News of a recall on certain brands of infant ibuprofen quickly trended across the United States after it was released Wed. Dec. 5.
It also drew concern from parents in East Texas, including from Canton native Summer Rodriguez who heard about it after being tagged on CBS 19's Facebook post.
“I went and checked my medicine cabinet first thing this morning,” she said. “That’s such a huge, huge recall. Such a huge recall to be messed up.”
She has had a lot of reason over the past few weeks to use pain reducers for her 7-month-old daughter Waverlie.
“At first it was like, 'Oh my goodness have I been overdosing my baby?," she said. "That’s the first thing that went through my mind. “She's had a double ear infection, a set of shots and ear tube surgery and now she’s teething which is why she’s got that hand in her mouth. So she gets a dose of Motrin before she goes to bed because she’s teething and it wakes her up.”
For many parents, she said Ibuprofen is a household staple especially the brands bought from chain retailers like Walmart, CVS and Family Dollar.
“This morning I was talking to another mom and she was concerned because she has a little girl that’s not a whole lot older than this one and she was checking her cabinets as well," she said. "I mean parents in general, they’re all worried about it.”

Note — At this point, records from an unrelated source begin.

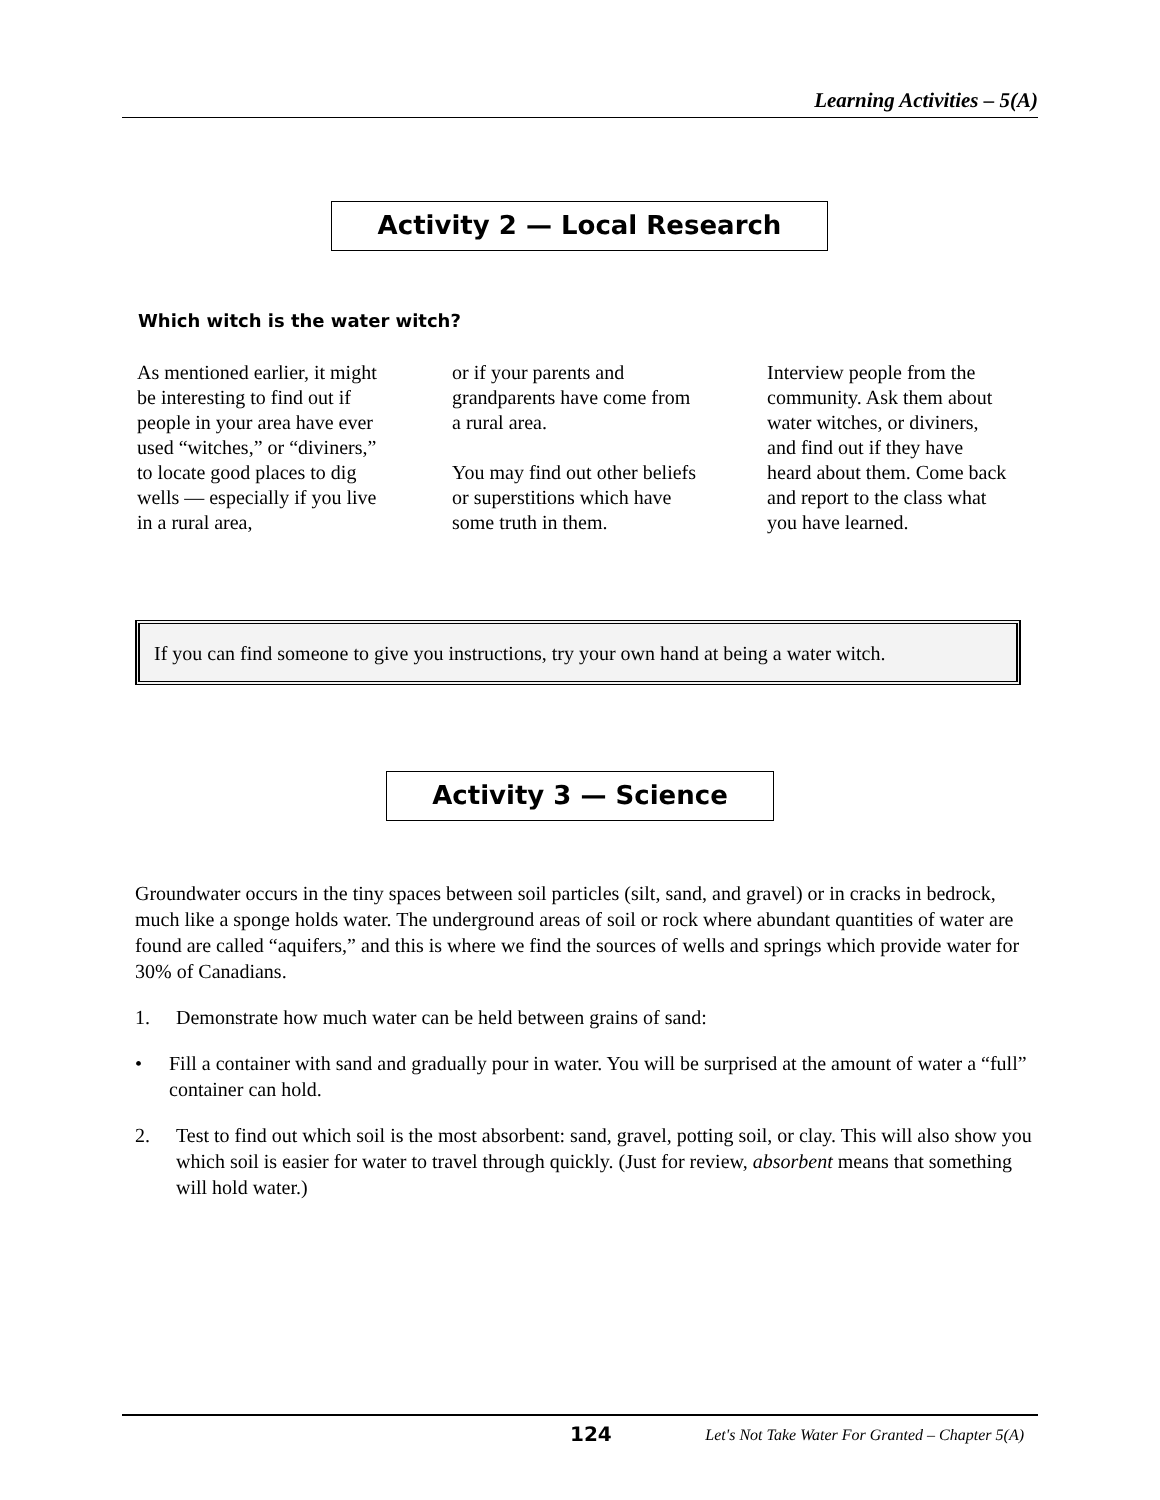Learning Activities – 5(A)
Activity 2 — Local Research
Which witch is the water witch?
As mentioned earlier, it might be interesting to find out if people in your area have ever used “witches,” or “diviners,” to locate good places to dig wells — especially if you live in a rural area,
or if your parents and grandparents have come from a rural area.
You may find out other beliefs or superstitions which have some truth in them.
Interview people from the community. Ask them about water witches, or diviners, and find out if they have heard about them. Come back and report to the class what you have learned.
If you can find someone to give you instructions, try your own hand at being a water witch.
Activity 3 — Science
Groundwater occurs in the tiny spaces between soil particles (silt, sand, and gravel) or in cracks in bedrock, much like a sponge holds water. The underground areas of soil or rock where abundant quantities of water are found are called “aquifers,” and this is where we find the sources of wells and springs which provide water for 30% of Canadians.
1. Demonstrate how much water can be held between grains of sand:
• Fill a container with sand and gradually pour in water. You will be surprised at the amount of water a “full” container can hold.
2. Test to find out which soil is the most absorbent: sand, gravel, potting soil, or clay. This will also show you which soil is easier for water to travel through quickly. (Just for review, absorbent means that something will hold water.)
124 Let's Not Take Water For Granted – Chapter 5(A)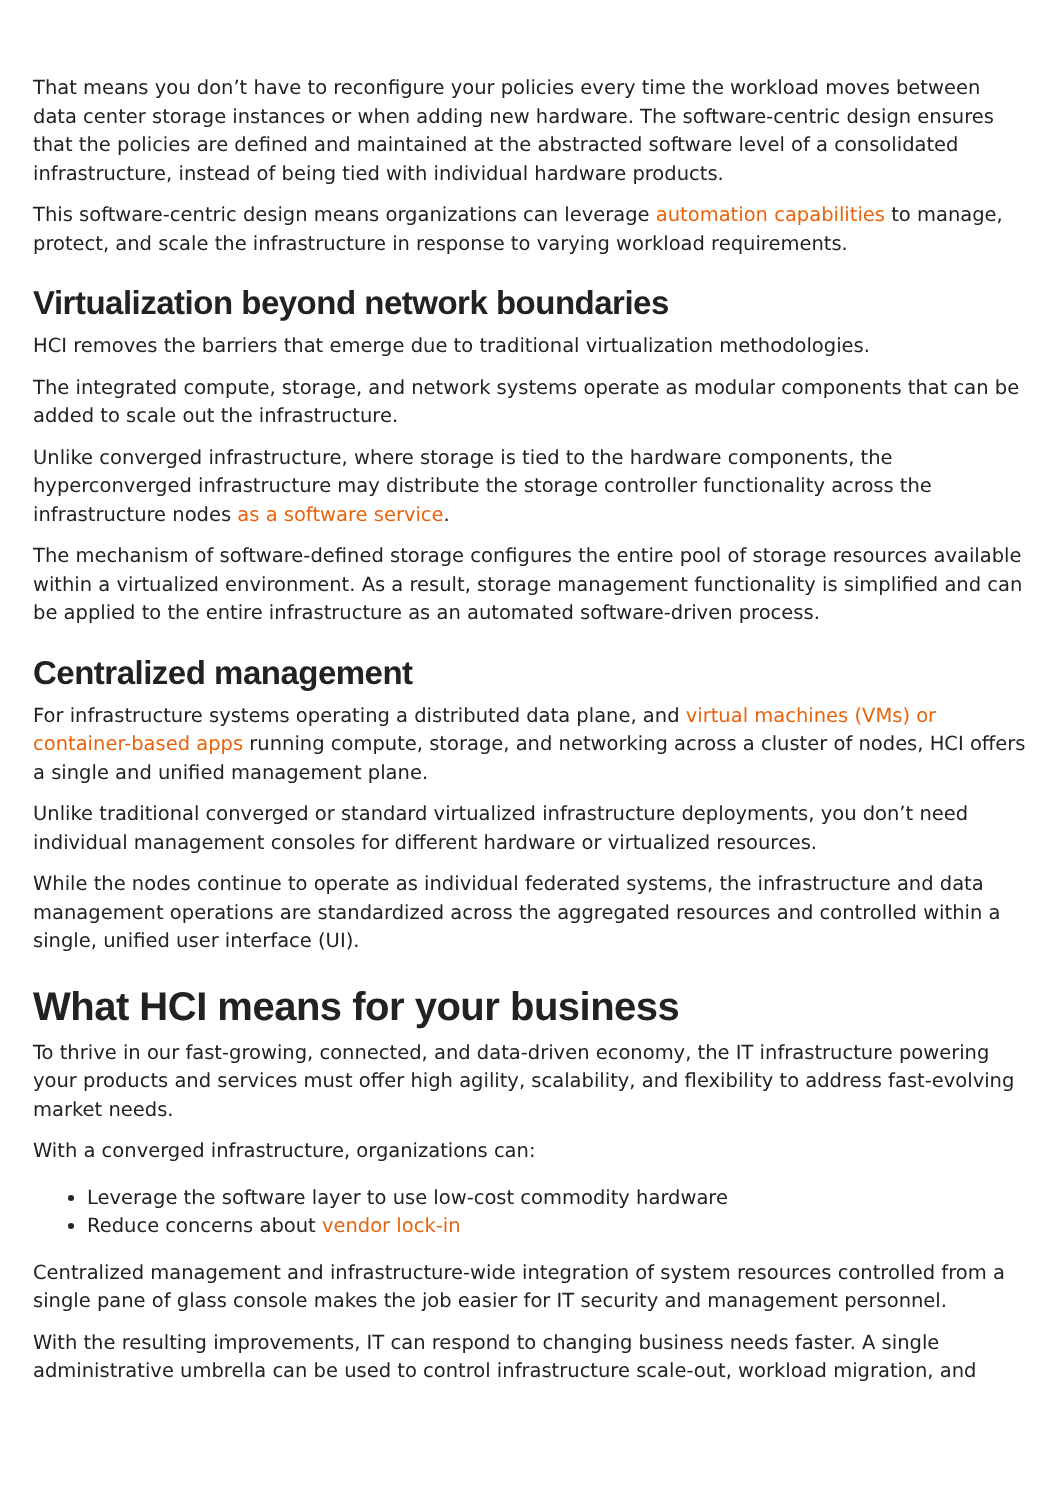That means you don’t have to reconfigure your policies every time the workload moves between data center storage instances or when adding new hardware. The software-centric design ensures that the policies are defined and maintained at the abstracted software level of a consolidated infrastructure, instead of being tied with individual hardware products.
This software-centric design means organizations can leverage automation capabilities to manage, protect, and scale the infrastructure in response to varying workload requirements.
Virtualization beyond network boundaries
HCI removes the barriers that emerge due to traditional virtualization methodologies.
The integrated compute, storage, and network systems operate as modular components that can be added to scale out the infrastructure.
Unlike converged infrastructure, where storage is tied to the hardware components, the hyperconverged infrastructure may distribute the storage controller functionality across the infrastructure nodes as a software service.
The mechanism of software-defined storage configures the entire pool of storage resources available within a virtualized environment. As a result, storage management functionality is simplified and can be applied to the entire infrastructure as an automated software-driven process.
Centralized management
For infrastructure systems operating a distributed data plane, and virtual machines (VMs) or container-based apps running compute, storage, and networking across a cluster of nodes, HCI offers a single and unified management plane.
Unlike traditional converged or standard virtualized infrastructure deployments, you don’t need individual management consoles for different hardware or virtualized resources.
While the nodes continue to operate as individual federated systems, the infrastructure and data management operations are standardized across the aggregated resources and controlled within a single, unified user interface (UI).
What HCI means for your business
To thrive in our fast-growing, connected, and data-driven economy, the IT infrastructure powering your products and services must offer high agility, scalability, and flexibility to address fast-evolving market needs.
With a converged infrastructure, organizations can:
Leverage the software layer to use low-cost commodity hardware
Reduce concerns about vendor lock-in
Centralized management and infrastructure-wide integration of system resources controlled from a single pane of glass console makes the job easier for IT security and management personnel.
With the resulting improvements, IT can respond to changing business needs faster. A single administrative umbrella can be used to control infrastructure scale-out, workload migration, and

Drug Emporium Pharmacy Manager David Davis says the first step is to find out what the brands and lot numbers are.
“It was not all of the ibuprofen infant drops, it was only certain brands and certain lot numbers,” he said.
Those brands include Equate, CVS Health and Family Wellness.
"What the company was saying is that it is too concentrated and it has too much ibuprofen and if that is the case and you were to give that to your child it would essentially be the equivalent of an overdose," he said. "Your kidneys or renal function cannot handle a large amount of ibuprofen like that and it can lead to renal failure.”
Parents who are uncomfortable using Ibuprofen can take advantage of other brands and pain reducers.
Tris Pharma said no adverse reactions have been reported and the possibility of children getting sick is "remote," but reactions can be reported here.